● What to work on:
For every line in the material below that holds "your", report the line.

● Records provided:
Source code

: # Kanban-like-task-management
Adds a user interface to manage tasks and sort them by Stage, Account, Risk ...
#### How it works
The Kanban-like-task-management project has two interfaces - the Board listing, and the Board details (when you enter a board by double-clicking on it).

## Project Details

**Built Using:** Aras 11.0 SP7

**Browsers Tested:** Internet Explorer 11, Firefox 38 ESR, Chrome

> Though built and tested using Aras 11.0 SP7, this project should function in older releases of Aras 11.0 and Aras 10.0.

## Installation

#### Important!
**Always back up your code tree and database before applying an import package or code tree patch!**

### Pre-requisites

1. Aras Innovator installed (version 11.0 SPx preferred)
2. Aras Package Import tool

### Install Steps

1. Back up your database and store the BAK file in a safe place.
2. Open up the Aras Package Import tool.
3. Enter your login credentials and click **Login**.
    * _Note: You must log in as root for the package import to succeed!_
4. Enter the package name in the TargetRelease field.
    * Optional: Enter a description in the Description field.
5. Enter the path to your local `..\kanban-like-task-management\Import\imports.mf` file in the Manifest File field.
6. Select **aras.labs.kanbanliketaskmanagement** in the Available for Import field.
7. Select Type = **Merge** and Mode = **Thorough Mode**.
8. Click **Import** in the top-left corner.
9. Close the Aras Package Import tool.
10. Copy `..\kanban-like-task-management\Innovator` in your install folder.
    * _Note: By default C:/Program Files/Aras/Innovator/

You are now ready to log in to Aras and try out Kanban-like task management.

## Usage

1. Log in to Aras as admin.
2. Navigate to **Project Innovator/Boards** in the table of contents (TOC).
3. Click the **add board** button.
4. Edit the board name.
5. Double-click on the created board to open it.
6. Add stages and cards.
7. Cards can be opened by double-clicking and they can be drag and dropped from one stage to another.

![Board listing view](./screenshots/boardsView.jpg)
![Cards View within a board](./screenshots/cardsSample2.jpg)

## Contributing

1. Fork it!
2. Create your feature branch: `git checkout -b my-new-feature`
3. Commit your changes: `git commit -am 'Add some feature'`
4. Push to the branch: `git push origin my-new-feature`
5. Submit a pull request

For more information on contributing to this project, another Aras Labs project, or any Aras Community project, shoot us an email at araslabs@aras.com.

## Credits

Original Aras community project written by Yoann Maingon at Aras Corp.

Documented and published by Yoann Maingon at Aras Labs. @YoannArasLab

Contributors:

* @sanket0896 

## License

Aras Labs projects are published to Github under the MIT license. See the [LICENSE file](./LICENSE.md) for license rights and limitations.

● Result of the exercise:
**Always back up your code tree and database before applying an import package or code tree patch!**
1. Back up your database and store the BAK file in a safe place.
3. Enter your login credentials and click **Login**.
5. Enter the path to your local `..\kanban-like-task-management\Import\imports.mf` file in the Manifest File field.
10. Copy `..\kanban-like-task-management\Innovator` in your install folder.
2. Create your feature branch: `git checkout -b my-new-feature`
3. Commit your changes: `git commit -am 'Add some feature'`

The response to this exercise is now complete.